O's can't rely on home-grown pitching for 2012

After watching Rick VandenHurk give up four earned runs in three innings Tuesday night at Fenway Park, 24 hours after watching Brian Matusz give up six earned runs in 1 1/3 innings, I've had an epiphany.

The Orioles must go after a marquee free agent pitcher this offseason. I'm not talking a middle-of-the-road veteran in his late 30s with a career ERA near 5.00. I'm talking a legitimate ace who can be the stopper every fifth day. .

Yes, I know that will cost money. But if there's a time to spend, it's now.

There will be some very enticing names on the market this winter, like C.J. Wilson, who will be the most sought-after free agent, barring a CC Sabathia opt-out of his final four years in the Bronx.

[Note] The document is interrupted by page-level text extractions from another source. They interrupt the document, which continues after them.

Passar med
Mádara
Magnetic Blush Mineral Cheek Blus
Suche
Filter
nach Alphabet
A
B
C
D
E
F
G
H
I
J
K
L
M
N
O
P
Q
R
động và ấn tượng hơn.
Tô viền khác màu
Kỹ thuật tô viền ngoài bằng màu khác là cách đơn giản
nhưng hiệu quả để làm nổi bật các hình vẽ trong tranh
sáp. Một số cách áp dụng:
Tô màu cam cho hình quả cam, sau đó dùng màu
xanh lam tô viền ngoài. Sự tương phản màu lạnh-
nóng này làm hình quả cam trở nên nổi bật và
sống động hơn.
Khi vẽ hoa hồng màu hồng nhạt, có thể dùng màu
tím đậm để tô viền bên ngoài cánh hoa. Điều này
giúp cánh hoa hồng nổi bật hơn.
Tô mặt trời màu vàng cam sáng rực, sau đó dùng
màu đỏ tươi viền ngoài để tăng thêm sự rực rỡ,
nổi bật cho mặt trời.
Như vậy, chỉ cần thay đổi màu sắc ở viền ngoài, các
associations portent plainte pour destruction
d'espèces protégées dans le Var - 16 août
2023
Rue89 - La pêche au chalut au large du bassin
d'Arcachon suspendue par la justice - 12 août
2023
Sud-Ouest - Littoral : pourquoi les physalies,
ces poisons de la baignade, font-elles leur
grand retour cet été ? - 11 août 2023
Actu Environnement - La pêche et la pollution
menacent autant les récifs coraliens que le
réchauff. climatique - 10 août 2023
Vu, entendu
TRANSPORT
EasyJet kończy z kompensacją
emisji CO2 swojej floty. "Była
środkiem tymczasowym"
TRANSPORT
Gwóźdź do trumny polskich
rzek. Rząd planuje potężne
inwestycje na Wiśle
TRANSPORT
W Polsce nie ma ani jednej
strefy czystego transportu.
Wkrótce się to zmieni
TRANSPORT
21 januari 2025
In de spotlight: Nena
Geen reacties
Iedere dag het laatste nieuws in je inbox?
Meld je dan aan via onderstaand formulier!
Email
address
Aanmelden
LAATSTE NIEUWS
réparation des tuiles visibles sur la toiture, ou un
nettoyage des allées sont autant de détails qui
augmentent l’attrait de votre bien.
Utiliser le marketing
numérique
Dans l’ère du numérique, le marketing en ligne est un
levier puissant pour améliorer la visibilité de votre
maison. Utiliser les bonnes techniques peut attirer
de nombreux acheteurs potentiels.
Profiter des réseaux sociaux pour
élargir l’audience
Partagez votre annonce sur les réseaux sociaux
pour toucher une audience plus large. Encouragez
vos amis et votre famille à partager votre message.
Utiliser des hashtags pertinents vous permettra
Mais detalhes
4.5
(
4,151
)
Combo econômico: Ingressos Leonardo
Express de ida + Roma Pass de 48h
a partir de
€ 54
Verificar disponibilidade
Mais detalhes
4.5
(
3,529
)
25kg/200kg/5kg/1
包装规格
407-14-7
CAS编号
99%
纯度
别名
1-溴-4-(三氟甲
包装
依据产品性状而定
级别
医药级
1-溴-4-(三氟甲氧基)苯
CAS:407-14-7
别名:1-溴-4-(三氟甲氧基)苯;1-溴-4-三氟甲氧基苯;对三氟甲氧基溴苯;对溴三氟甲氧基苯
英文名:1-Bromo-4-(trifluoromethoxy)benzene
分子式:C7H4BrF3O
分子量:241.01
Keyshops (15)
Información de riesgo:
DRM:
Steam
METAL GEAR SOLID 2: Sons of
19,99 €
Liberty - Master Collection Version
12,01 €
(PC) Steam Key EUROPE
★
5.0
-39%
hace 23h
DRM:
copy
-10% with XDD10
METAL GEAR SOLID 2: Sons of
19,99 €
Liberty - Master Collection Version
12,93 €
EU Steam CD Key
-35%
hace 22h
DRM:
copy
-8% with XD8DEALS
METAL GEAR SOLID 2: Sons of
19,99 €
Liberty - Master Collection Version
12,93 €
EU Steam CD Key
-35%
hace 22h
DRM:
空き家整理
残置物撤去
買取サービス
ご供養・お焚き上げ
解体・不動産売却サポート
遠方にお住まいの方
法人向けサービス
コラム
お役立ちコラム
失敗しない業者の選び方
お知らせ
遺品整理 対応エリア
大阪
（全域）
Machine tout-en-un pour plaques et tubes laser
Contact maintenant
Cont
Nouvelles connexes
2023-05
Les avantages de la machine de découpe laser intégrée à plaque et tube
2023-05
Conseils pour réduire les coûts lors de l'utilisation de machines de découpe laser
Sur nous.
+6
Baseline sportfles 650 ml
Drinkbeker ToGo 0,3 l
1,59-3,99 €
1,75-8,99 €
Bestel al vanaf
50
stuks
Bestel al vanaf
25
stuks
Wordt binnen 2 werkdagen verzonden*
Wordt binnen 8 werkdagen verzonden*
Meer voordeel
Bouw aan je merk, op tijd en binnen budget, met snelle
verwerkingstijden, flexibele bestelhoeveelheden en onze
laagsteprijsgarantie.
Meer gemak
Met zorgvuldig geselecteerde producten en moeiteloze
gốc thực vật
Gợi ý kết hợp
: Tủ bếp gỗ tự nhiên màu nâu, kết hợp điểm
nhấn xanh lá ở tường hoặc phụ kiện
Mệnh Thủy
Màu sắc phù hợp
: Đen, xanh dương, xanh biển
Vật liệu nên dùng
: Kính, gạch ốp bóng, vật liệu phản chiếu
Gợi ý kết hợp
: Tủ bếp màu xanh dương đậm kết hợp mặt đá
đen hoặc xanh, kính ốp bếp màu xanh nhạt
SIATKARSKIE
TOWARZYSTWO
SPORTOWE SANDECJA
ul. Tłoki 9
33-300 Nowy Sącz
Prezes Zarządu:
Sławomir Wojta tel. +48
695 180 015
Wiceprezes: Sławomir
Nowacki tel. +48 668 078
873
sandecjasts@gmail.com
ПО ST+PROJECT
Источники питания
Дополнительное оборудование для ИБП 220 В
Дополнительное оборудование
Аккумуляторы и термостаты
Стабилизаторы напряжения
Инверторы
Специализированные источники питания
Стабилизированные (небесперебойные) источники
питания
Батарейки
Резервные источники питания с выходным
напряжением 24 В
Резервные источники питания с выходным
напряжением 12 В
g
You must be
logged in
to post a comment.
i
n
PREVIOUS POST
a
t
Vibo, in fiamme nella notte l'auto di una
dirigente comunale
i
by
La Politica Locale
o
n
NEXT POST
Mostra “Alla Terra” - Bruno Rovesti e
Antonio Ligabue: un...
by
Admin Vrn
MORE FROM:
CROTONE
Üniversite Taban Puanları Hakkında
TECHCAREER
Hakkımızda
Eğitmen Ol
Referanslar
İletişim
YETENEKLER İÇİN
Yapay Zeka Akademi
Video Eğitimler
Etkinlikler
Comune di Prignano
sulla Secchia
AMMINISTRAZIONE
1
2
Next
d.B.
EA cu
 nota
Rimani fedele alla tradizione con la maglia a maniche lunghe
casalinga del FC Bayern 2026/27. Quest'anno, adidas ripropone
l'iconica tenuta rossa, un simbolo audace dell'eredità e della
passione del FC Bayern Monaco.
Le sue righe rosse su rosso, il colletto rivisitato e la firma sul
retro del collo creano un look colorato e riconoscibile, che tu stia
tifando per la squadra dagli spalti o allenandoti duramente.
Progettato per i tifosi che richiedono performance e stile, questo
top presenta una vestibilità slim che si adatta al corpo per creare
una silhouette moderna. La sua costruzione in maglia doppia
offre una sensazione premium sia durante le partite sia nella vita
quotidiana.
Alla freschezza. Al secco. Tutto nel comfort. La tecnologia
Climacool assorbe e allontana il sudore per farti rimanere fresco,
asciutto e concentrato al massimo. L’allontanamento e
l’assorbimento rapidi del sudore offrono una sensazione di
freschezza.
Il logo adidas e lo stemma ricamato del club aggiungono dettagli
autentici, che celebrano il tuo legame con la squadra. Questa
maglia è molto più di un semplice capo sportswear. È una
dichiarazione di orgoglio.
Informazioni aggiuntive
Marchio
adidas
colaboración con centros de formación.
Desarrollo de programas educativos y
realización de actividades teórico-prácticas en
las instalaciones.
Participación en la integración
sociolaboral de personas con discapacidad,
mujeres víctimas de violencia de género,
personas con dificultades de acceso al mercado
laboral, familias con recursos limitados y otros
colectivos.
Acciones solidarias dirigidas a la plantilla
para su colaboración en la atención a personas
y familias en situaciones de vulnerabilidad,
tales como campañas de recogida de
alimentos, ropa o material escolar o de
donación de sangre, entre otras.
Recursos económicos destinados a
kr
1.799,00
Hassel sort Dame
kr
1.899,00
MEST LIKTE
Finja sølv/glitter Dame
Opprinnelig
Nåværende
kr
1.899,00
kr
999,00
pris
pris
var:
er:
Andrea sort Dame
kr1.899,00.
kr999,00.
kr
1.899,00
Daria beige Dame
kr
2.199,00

Also, names like Mark Buehrle and Edwin Jackson should also raise some eyebrows in the warehouse.

If there are a few things we've learned this year, it's that the young pitching isn't developing at the expected rate. The cavalry has arrived and they've quickly been dismounted by American League hitters.

Will they come around? Yes. Brian Matusz and Zach Britton have both proven they can get big league hitters out in the past. If they refocus and take their opportunities seriously, I believe we'll look back on what will turn out to be productive, if not successful, big league careers and say, "Remember how rough 2011 was?"

Even two-time Cy Young Award winner Roy Hallady had his year of adversity. Next to Matusz's disastrous 2011 season, Halladay is the only other starter in major league history with at least 10 starts in a season to have an ERA over 10.60. It happened back in 2000, and the Blue Jays sent Halladay all the way back to Single-A ball to get straightened out. You wonder if Matusz will have to go that far back to the drawing board. Probably not, but he surely is not guaranteed a spot on the Orioles' 2012 roster. He'll have to prove himself at spring training.

The unfortunate reality is that right now, none of the Orioles' young starters on the active roster are ready to be a No. 2 or No. 3 in a big league starting rotation.

And then there's Jeremy Guthrie.

For the past four seasons, Guthrie has had to act the part of staff ace. By being the best of otherwise underdeveloped pitching talent, Guthrie seems to get the job year after year by default.

Here's the elephant in the room: On most other major league staffs, Guthrie is not an ace. He's a durable veteran pitcher who will give you 200 innings a year. He knows how to pitch, and in my opinion would be a huge asset as a third or fourth starter on a winning club. Guthrie has 17 loses this season. Part of that responsibility is Guthrie's. At times, he's pitched very poorly.

In Guthrie's defense, he's been put in a situation where as ace of the O's, he's matched up with opposing staff aces. In the AL East, that means the Orioles' hitters are facing CC Sabathia, Josh Beckett and James Shields when Guthrie takes the ball for the Birds. And we wonder why Guthrie lacks run support?

I'd be very curious to see what Guthrie could do further down in the rotation.

Under Andy MacPhail, the philosophy is "grow the arms and buy the bats." While I agree with that philosophy - considering how risky it is to give a veteran pitcher a multi-year, multi-million-dollar deal - I think the Orioles have no choice but to get starting pitching any way they can. With the collective step back the home-grown arms have taken this year, that philosophy needs to be abandoned.

It's time for MacPhail, or whoever is at the helm in the offseason, to take the risk. Buck Showalter simply can't win when his pitchers can't get out of the third inning.